(Extracted material)

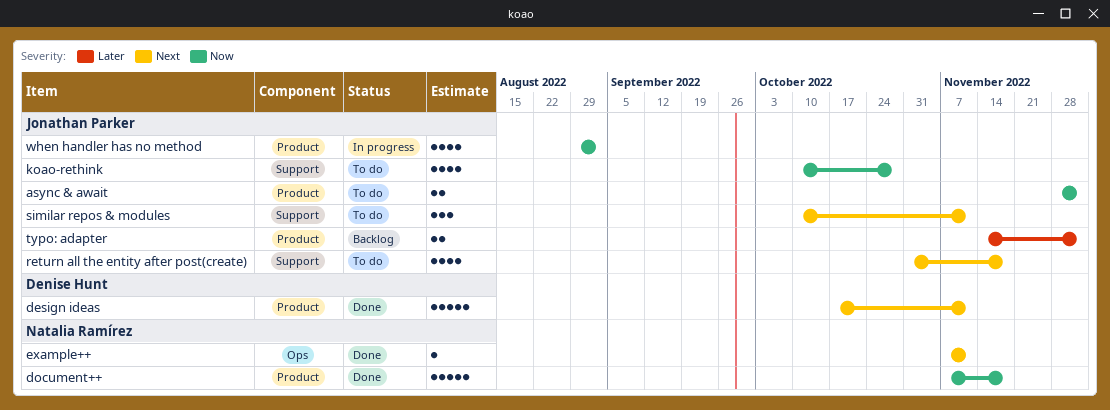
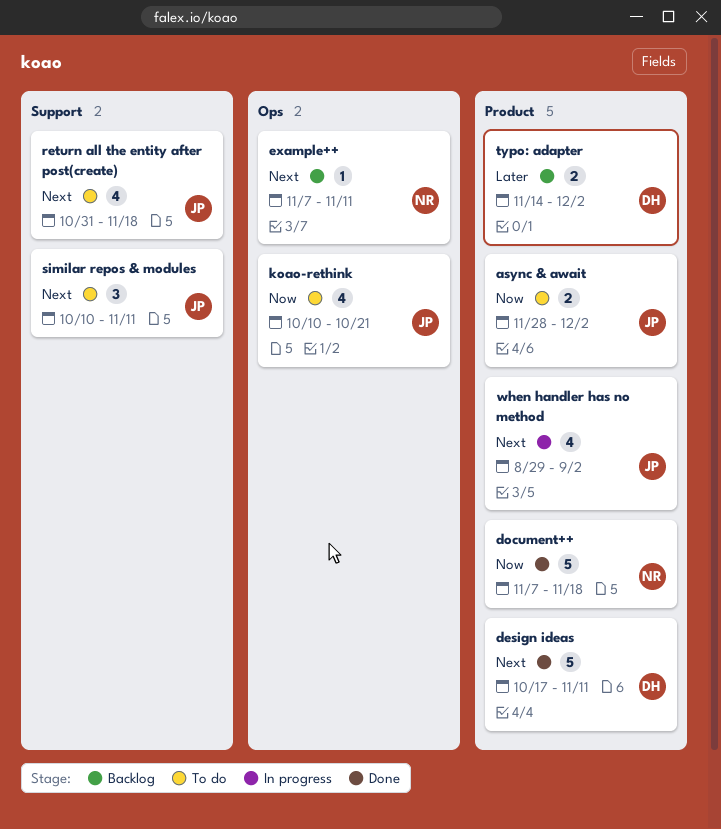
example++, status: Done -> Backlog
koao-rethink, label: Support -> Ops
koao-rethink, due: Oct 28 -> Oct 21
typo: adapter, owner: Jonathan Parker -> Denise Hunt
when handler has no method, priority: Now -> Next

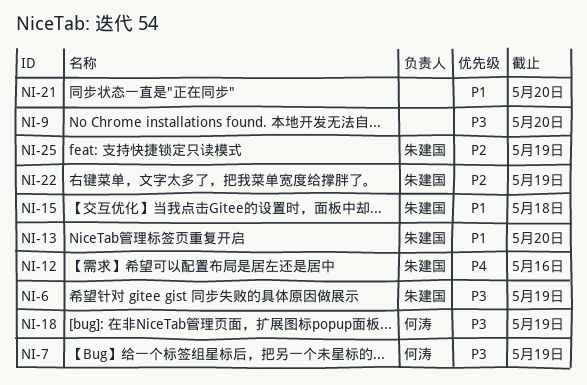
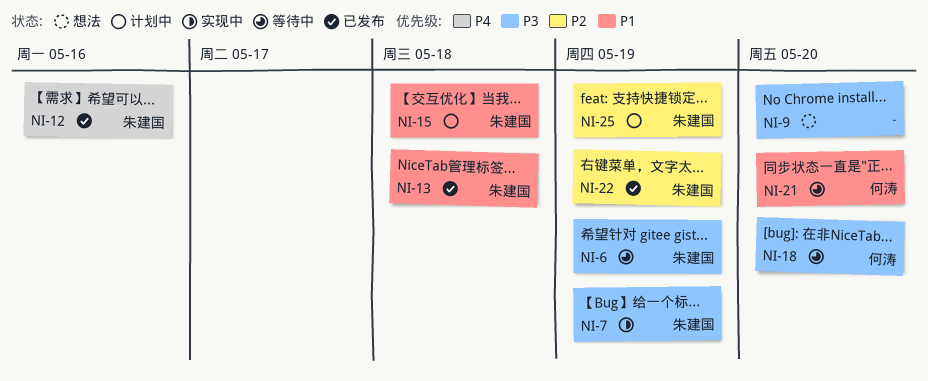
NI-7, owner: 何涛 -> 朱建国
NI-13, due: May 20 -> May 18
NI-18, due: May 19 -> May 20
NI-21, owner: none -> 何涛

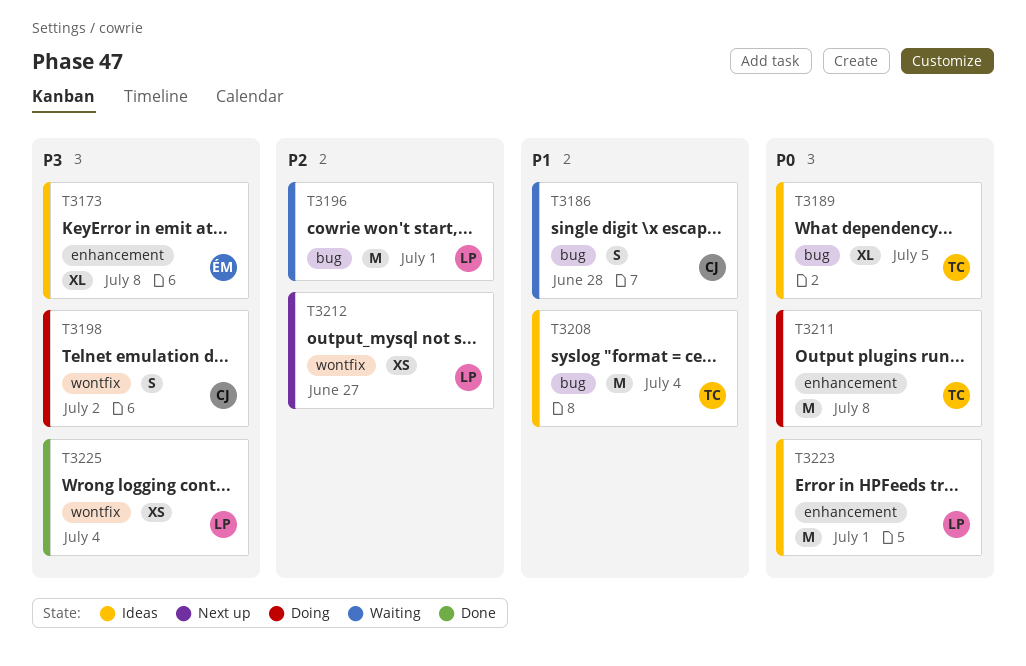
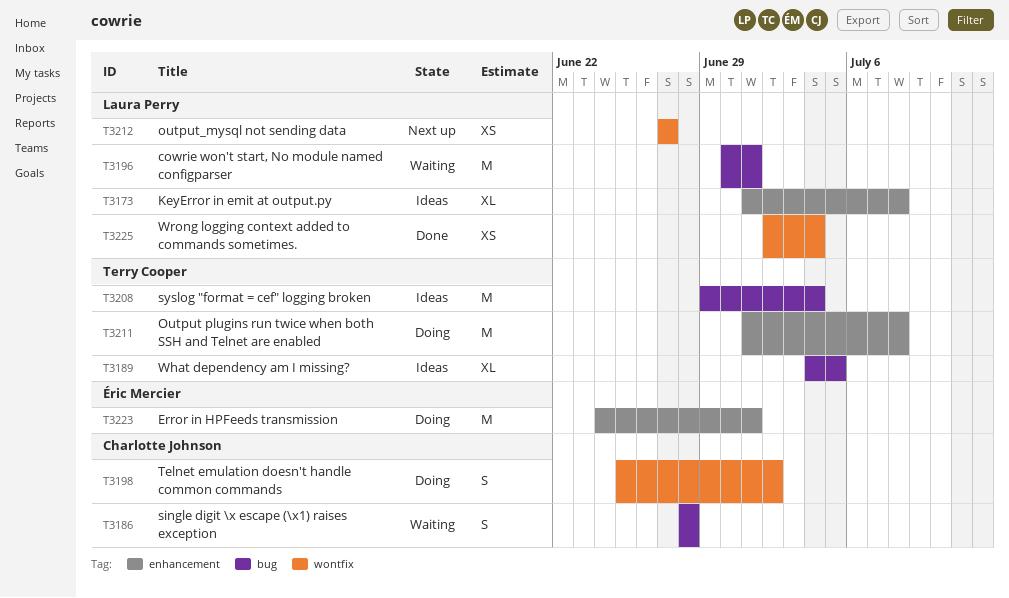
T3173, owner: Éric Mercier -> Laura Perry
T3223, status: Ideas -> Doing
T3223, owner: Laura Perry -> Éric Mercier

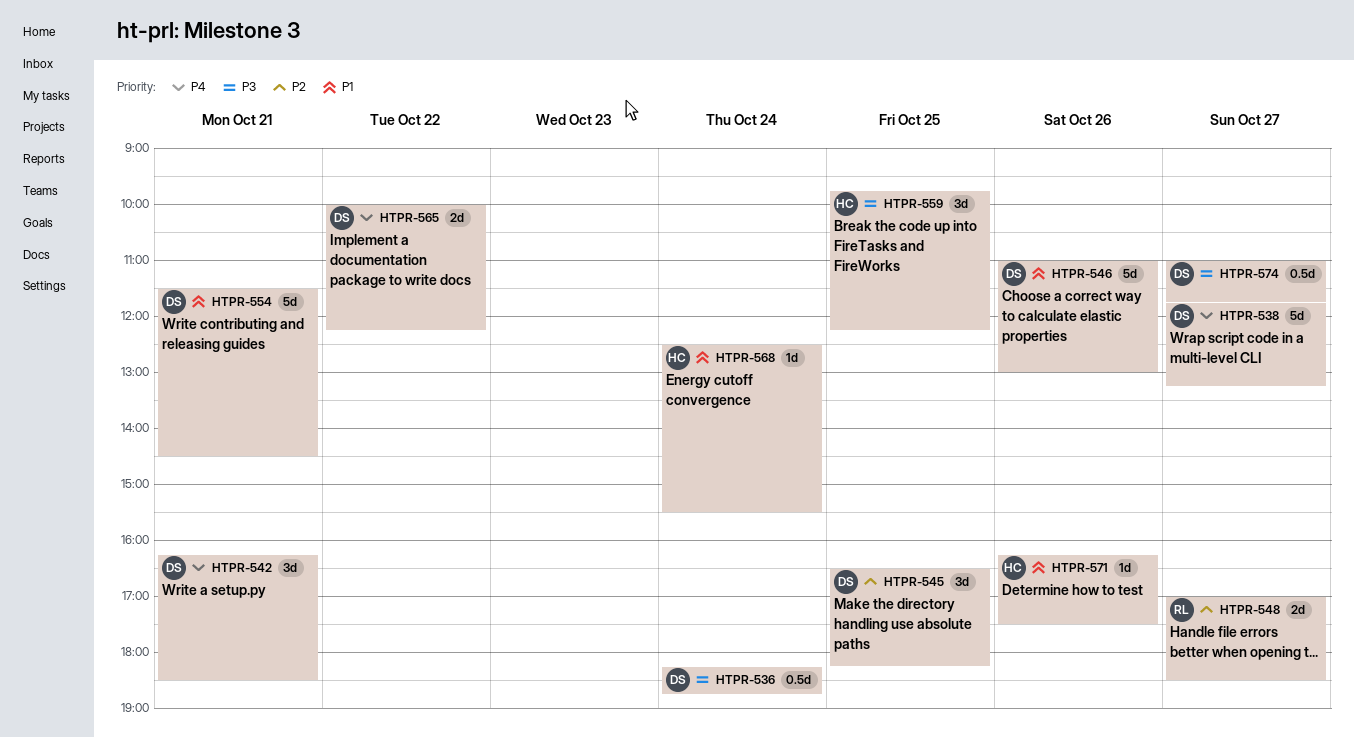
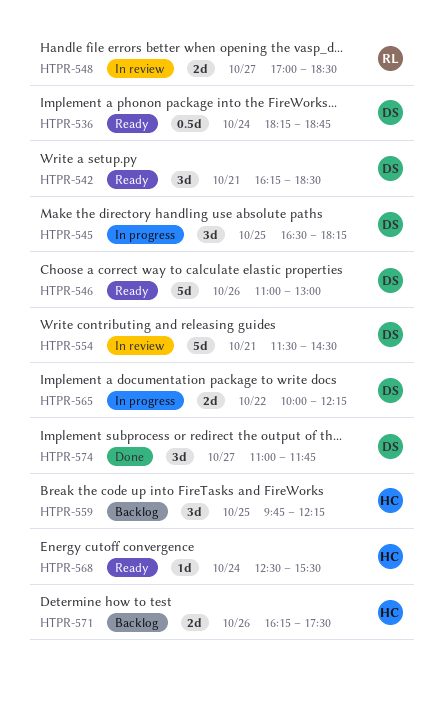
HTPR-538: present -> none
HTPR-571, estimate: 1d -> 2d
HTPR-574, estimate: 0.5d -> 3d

(End Extracted material)

Exercise » Using the records above, print exactly the run of lines that starts with the line with "typo: adapter, owner: Jonathan" and goes on through the line with "HTPR-538: present -> none", pictures excluded.

Task solution »
typo: adapter, owner: Jonathan Parker -> Denise Hunt
when handler has no method, priority: Now -> Next

NI-7, owner: 何涛 -> 朱建国
NI-13, due: May 20 -> May 18
NI-18, due: May 19 -> May 20
NI-21, owner: none -> 何涛

T3173, owner: Éric Mercier -> Laura Perry
T3223, status: Ideas -> Doing
T3223, owner: Laura Perry -> Éric Mercier

HTPR-538: present -> none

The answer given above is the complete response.